Sequence AA Amino acid translation of the query nucleotide sequence.
Sequence Alignment Aligned portion of query sequence, including any indel corrections or numbering spacers, such as IMGT-gaps. Typically, this will include only the V(D)J region, but that is not a requirement.
Sequence Alignment AA Amino acid translation of the aligned query sequence.
Sequence ID Unique query sequence identifier within the file. Most often this will be the input sequence header or a substring thereof, but may also be a custom identifier defined by the tool in cases where query sequences have been combined in some fashion prior to alignment.
Stop Codon True if the aligned sequence contains a stop codon.
V Alignment End End position in the V segment in both the sequence_alignment and germline_alignment fields (1-based closed interval).

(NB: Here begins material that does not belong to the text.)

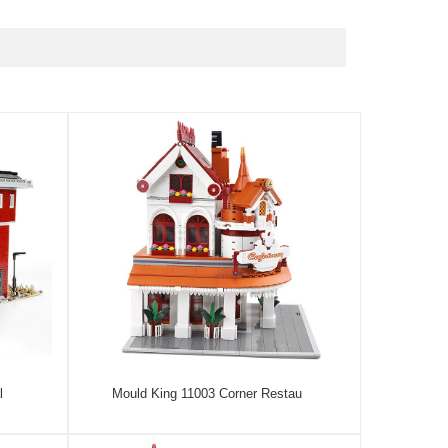
l
Mould King 11003 Corner Restau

V Alignment Start Start position in the V segment in both the sequence_alignment and germline_alignment fields (1-based closed interval).
V Call V gene with allele. For example, IGHV4-59*01.
V Cigar CIGAR string for the V gene alignment.
V Germline Alignment Aligned V gene germline sequence spanning the same region as the v_sequence_alignment field and including the same set of corrections and spacers (if any).
V Germline Alignment AA Amino acid translation of the v_germline_alignment field.
V Germline End Alignment end position in the V gene reference sequence (1-based closed interval).
V Germline Start Alignment start position in the V gene reference sequence (1-based closed interval).
V Identity Fractional identity for the V gene alignment.
V Score Alignment score for the V gene.
V Sequence Alignment Aligned portion of query sequence assigned to the V segment, including any indel corrections or numbering spacers.
V Sequence Alignment AA Amino acid translation of the v_sequence_alignment field.
V Sequence End End position of the V segment in the query sequence (1-based closed interval).
V Sequence Start Start position of the V segment in the query sequence (1-based closed interval).
V Support V gene alignment E-value, p-value, likelihood, probability or other similar measure of support for the V gene assignment as defined by the alignment tool.
Vj In Frame True if the V and J segment alignments are in-frame.